Contract poised to receive final go-ahead from MoD
The UK Ministry of Defence will sign a contract within the next few weeks for AgustaWestland to remanufacture up to 80 Lynx utility helicopters for the British Army and UK Royal Navy. The Future Lynx programme has already received backing from the MoD’s Investment Approvals Board and is now with ministers awaiting a final contract go-ahead, say industry and ministry sources.
The UK early last year confirmed its selection of the Future Lynx to meet its Land Find and Maritime (Surface) Attack requirements under a non-contested deal originally expected to total around 130 aircraft. However, plans to finalise the contract were delayed late last year, partly as a result of the December publication of the UK’s Defence Industrial Strategy white paper (Flight International, 20 December 2005–2 January). This supported the selection of the Future Lynx, but said detailed analysis was continuing “to ensure, among other aspects, its value for money”.
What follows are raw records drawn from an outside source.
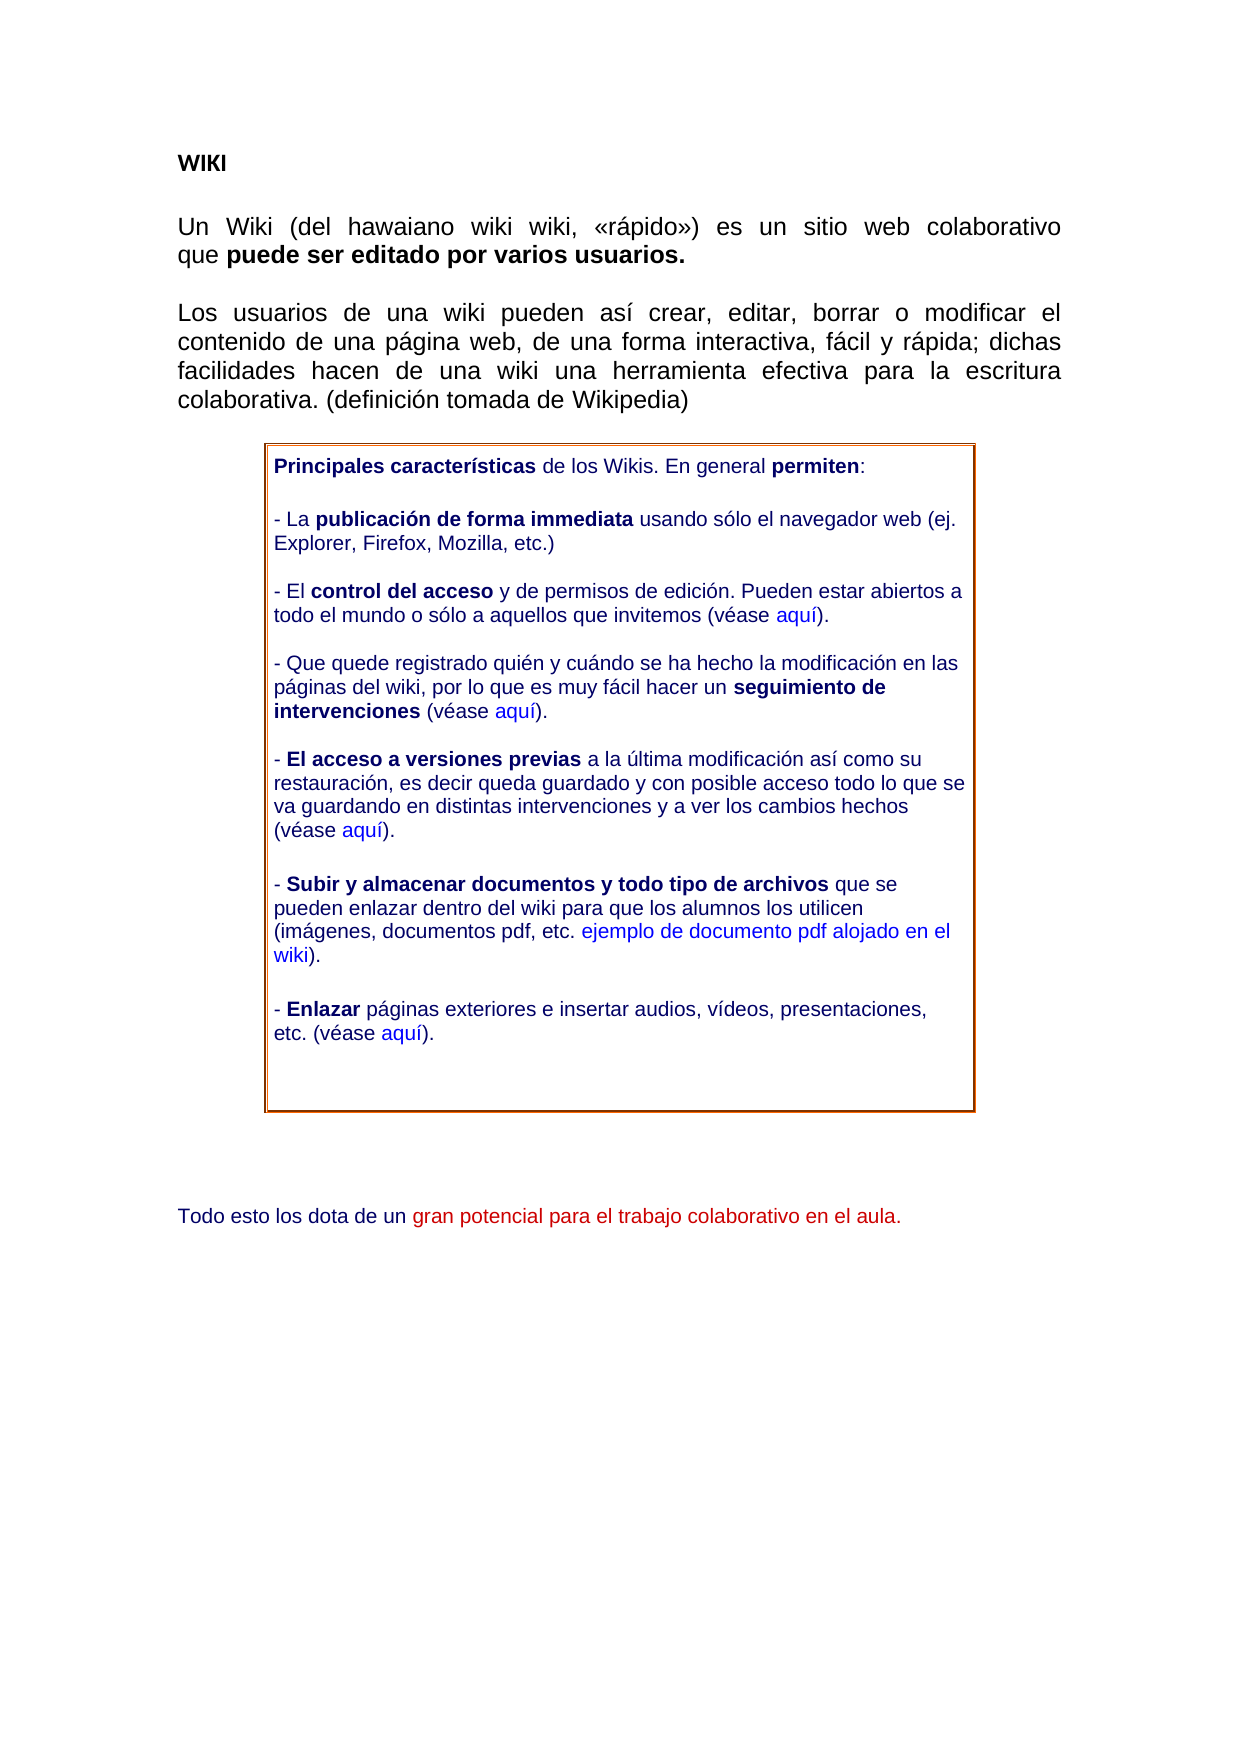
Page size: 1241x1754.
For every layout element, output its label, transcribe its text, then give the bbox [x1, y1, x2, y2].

text WIKI [177, 148, 1063, 178]
text Un Wiki (del hawaiano wiki wiki, «rápido») es un sitio web colaborativo que puede ser editado por varios usuarios. [177, 212, 1063, 269]
text Todo esto los dota de un gran potencial para el trabajo colaborativo en el aula. [177, 1204, 1063, 1228]
table_header Principales características de los Wikis. En general permiten: - La publicación de forma immediata usando sólo el navegador web (ej. Explorer, Firefox, Mozilla, etc.) - El control del acceso y de permisos de edición. Pueden estar abiertos a todo el mundo o sólo a aquellos que invitemos (véase aquí). - Que quede registrado quién y cuándo se ha hecho la modificación en las páginas del wiki, por lo que es muy fácil hacer un seguimiento de intervenciones (véase aquí). - El acceso a versiones previas a la última modificación así como su restauración, es decir queda guardado y con posible acceso todo lo que se va guardando en distintas intervenciones y a ver los cambios hechos (véase aquí). - Subir y almacenar documentos y todo tipo de archivos que se pueden enlazar dentro del wiki para que los alumnos los utilicen (imágenes, documentos pdf, etc. ejemplo de documento pdf alojado en el wiki). - Enlazar páginas exteriores e insertar audios, vídeos, presentaciones, etc. (véase aquí). [268, 446, 973, 1110]
text Los usuarios de una wiki pueden así crear, editar, borrar o modificar el contenido de una página web, de una forma interactiva, fácil y rápida; dichas facilidades hacen de una wiki una herramienta efectiva para la escritura colaborativa. (definición tomada de Wikipedia) [177, 298, 1063, 413]
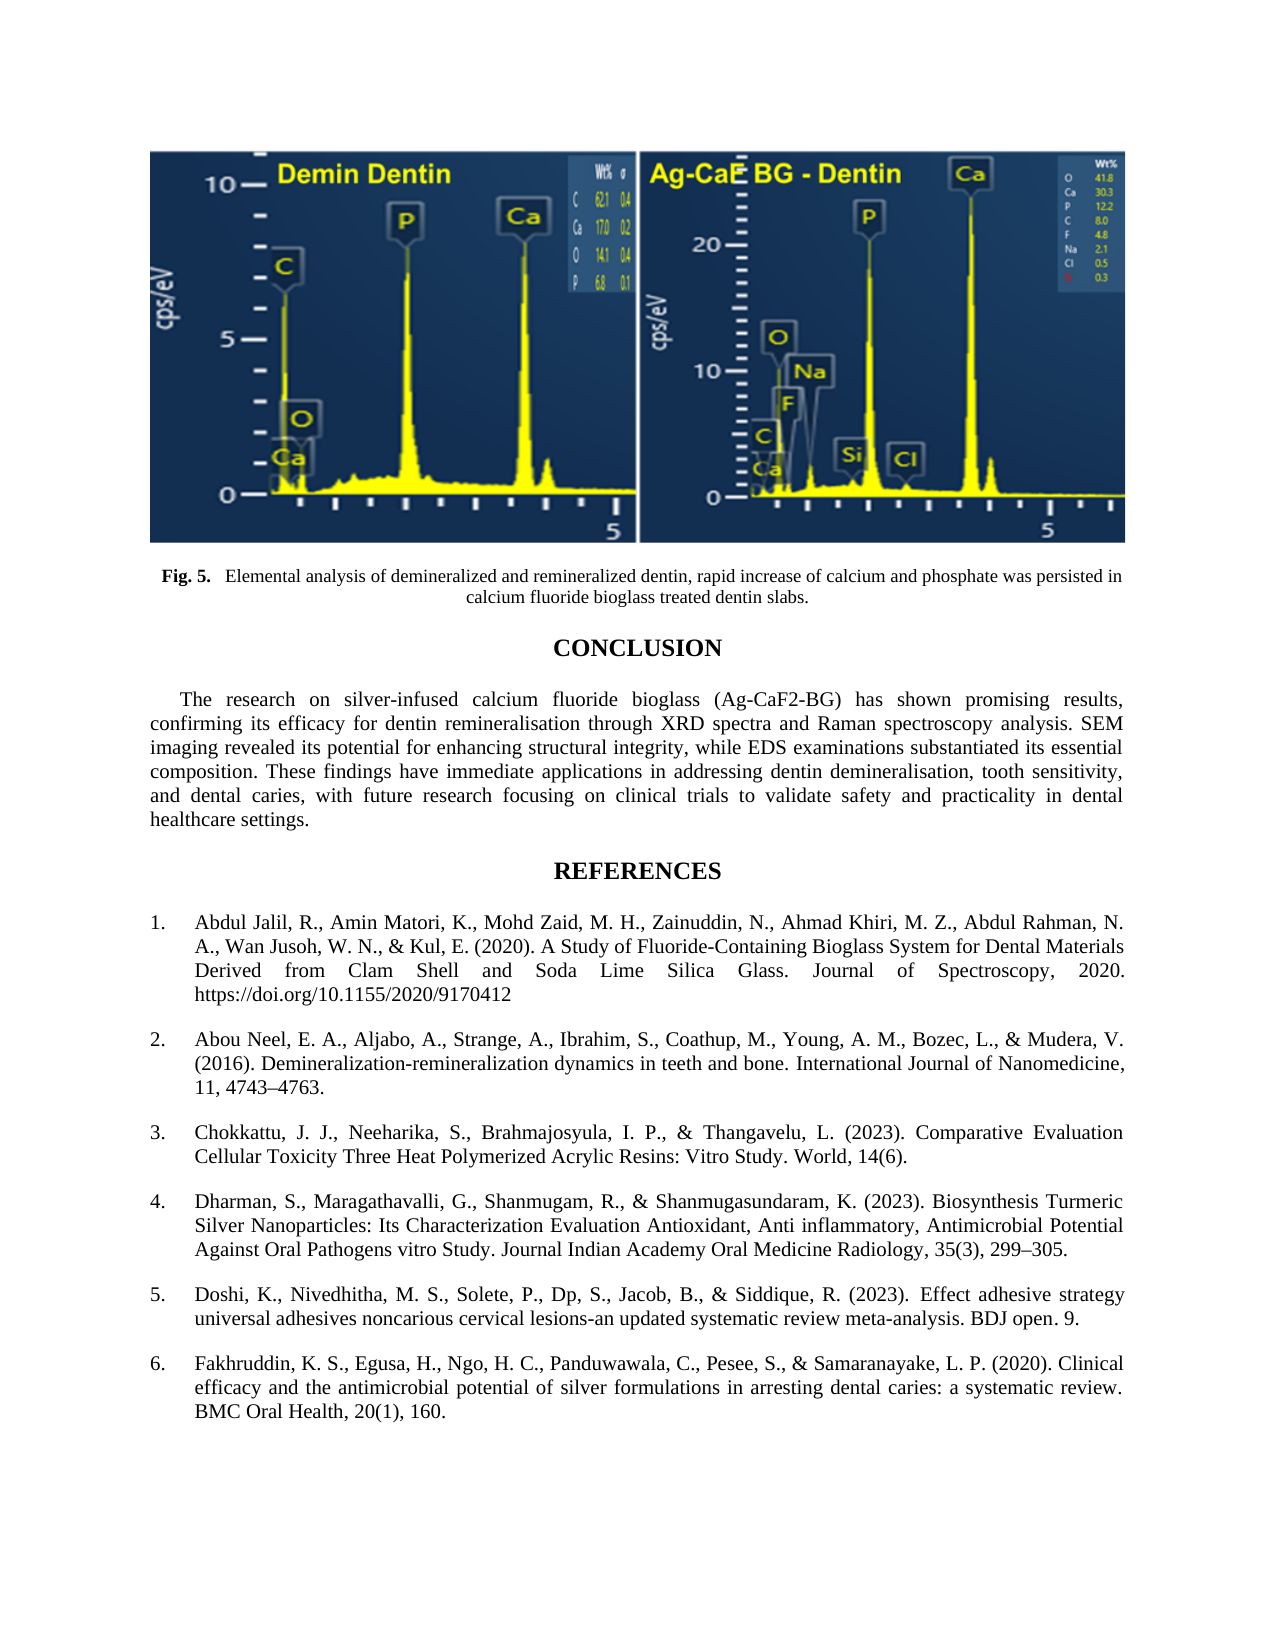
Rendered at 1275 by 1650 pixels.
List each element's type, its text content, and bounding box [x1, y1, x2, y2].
UK investment in the Future Lynx will benefit from key systems already incorporated in Super Lynx airframes ordered by customers including Malaysia, Oman and South Africa, while the platform will also leverage elements of a £750 million ($1.3 billion) upgrade to at least 30 of the RN’s EH101 Merlin HM1s. The Future Lynx will share touchscreen cockpit displays with the Merlin Capability Sustainment Programme (CSP) platform and the US Navy’s EH101-based VH-71 presidential helicopter, and could also later undergo the Merlin’s electrically actuated fly-by-wire control upgrade, says AgustaWestland.
The industry team behind the Merlin CSP deal has, meanwhile, provided additional details of the project, which will cover aircraft modifications between 2010 and 2014. A key element of the work will be to improve the HM1’s human-machine interface by doubling the amount of cockpit display area available to the pilot and by replacing the displays for the two mission operators.
The aircraft’s Selex Blue Kestrel radar will also gain synthetic-aperture radar (SAR) and inverse SAR modes and an increase in track-while-scan capacity from monitoring around 30 threats to potentially hundreds, the RN says. Speaking at CSP prime contractor Lockheed Martin’s Havant site in the UK last week, Merlin integrated project team leader Simon Baldwin said the MoD also has around two more years to leverage technology from the VH-71 airframe, potentially including new communications equipment.